Reste que pour être bien documentée, cette saga souffre d’un travers remarquable : tout le « plot » repose sur l’idée que le héros détient des documents prouvant les origines juives de Hitler, ce qui décrédibiliserait sa politique raciale et ce qui justifie que la Gestapo soit à ses trousses. Il n’y a pas malice du côté de Tezuka : la fable courait depuis longtemps et sa démonstration, notamment lorsqu’il fait de l’un de ses protagonistes, Adolf Kaufman, un enfant de sang mêlé entre un Européen et une Japonaise, cherche à prouver l’absurdité de la thèse de la supériorité d’une race sur une autre. La chose était assez peu documentée à l’époque, mais de nos jours, des études d’historiens sérieux, en particulier celles de l’historien britannique Ian Kershaw, ont complètement anéanti cette légende qui trouve sa source dans les origines sociales déjà brouillées d’Hitler : son père, enfant illégitime, prit le nom de son tuteur : Johann Nepomuk Hüttler qu’il transforma ensuite en Hitler. Une enquête minutieuse a cependant permis d’affirmer que les théories sur ses origines juives ne reposent sur aucun fondement. Les négationnistes de la première comme de la dernière heure trouvèrent là une bonne occasion de « brouiller les cartes ».

Une fable négationniste

Hans Frank (Bundesarchiv, 1939)

La thèse des origines juives d’Hitler a été inventée par Hans Frank, gouverneur nazi du Gouvernement général de Pologne et à ce titre directement responsable des ghettos et des camps d’extermination de Majdanek, Treblinka, Sobibor, Belzec, Auschwitz-Birkenau et Chelmno. Condamné à Nuremberg, il rédige, dans l’attente de son exécution (il sera pendu par les Alliés en 1946), des « mémoires » où il affirme avoir découvert qu’Hitler avait des origines juives. La fable persistera dans les années 1980 jusqu’à ce qu’une longue enquête de l’historien britannique Ian Kershaw en démontre l’inanité [1].
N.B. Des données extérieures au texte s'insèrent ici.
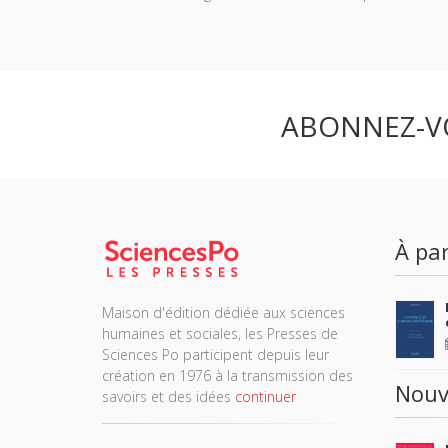
ABONNEZ-V
À par
Maison d'édition dédiée aux sciences
humaines et sociales, les Presses de
Sciences Po participent depuis leur
création en 1976 à la transmission des
Nouv
savoirs et des idées
continuer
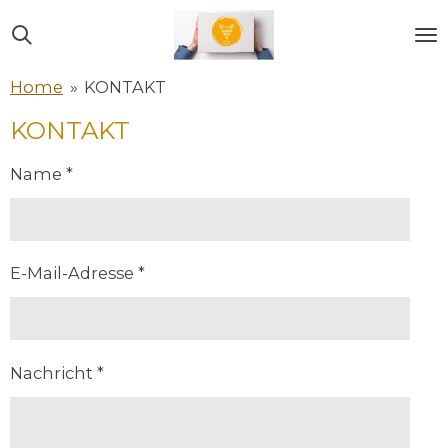
Zum
Hauptinhalt
springen
Home
»
KONTAKT
KONTAKT
Name *
E-Mail-Adresse *
Nachricht *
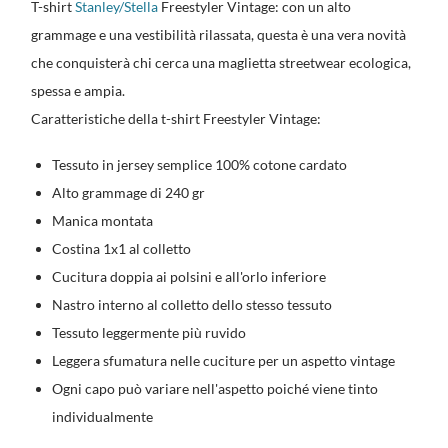
T-shirt
Stanley/Stella
Freestyler Vintage: con un alto
grammage e una vestibilità rilassata, questa è una vera novità
che conquisterà chi cerca una maglietta streetwear ecologica,
spessa e ampia.
Caratteristiche della t-shirt Freestyler Vintage:
Tessuto in jersey semplice 100% cotone cardato
Alto grammage di 240 gr
Manica montata
Costina 1x1 al colletto
Cucitura doppia ai polsini e all'orlo inferiore
Nastro interno al colletto dello stesso tessuto
Tessuto leggermente più ruvido
Leggera sfumatura nelle cuciture per un aspetto vintage
Ogni capo può variare nell'aspetto poiché viene tinto
individualmente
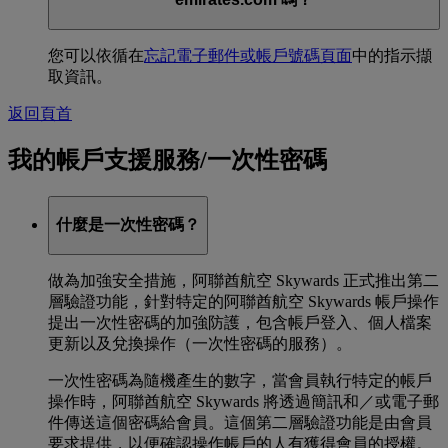
您可以依循在
忘記電子郵件或帳戶號碼頁面
中的指示擷
取資訊。
返回頁首
我的帳戶支援服務/一次性密碼
什麼是一次性密碼？
做為加強安全措施，阿聯酋航空 Skywards 正式推出第二
層驗證功能，針對特定的阿聯酋航空 Skywards 帳戶操作
提出一次性密碼的加強防護，包含帳戶登入、個人檔案
更新以及兌換操作（一次性密碼的服務）。
一次性密碼為隨機產生的數字，當會員執行特定的帳戶
操作時，阿聯酋航空 Skywards 將透過簡訊和／或電子郵
件傳送這個密碼給會員。這個第二層驗證功能是由會員
要求提供，以便確認操作帳戶的人有獲得會員的授權。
Pourquoi cette thèse persiste-elle ? D’abord en raison de la commodité de justifier que cette affaire de Shoah n’était en définitive qu’une « histoire de juifs ». Un écrivain comme Pierre Gripari expliqua, dans un syllogisme pénétré d’antisémitisme, qu’Hitler était non pas juif « par le sang » mais « par la pensée » puisque, selon lui, « le reproche que l’on puisse faire à Hitler, c’est d’avoir été lui-même “Juif”, dans le seul sens valable des mots, c’est-à-dire un Monsieur qui croyait faire partie d’une race élue et qui avait des droits sur les autres » [2]. Hitler étant lui-même juif, l’assassinat de ses propres coreligionnaires par ses soins ne serait en fait qu’une affaire interne qui exonérerait tout autre responsable de la « solution finale », voire du corps social allemand dans son entier.

Heureusement, l’édition française de L’Histoire des 3 Adolf contient une introduction critique signée par Koseï Ono et par moi-même qui signale le petit défaut de ce grand chef-d’œuvre.

 

Notes :

[1] Ian Kershaw, Hitler, Flammarion, 1998.

[2] Pierre Gripari, Défense de l’Occident, n°137, 23e année, mars-avril 1975.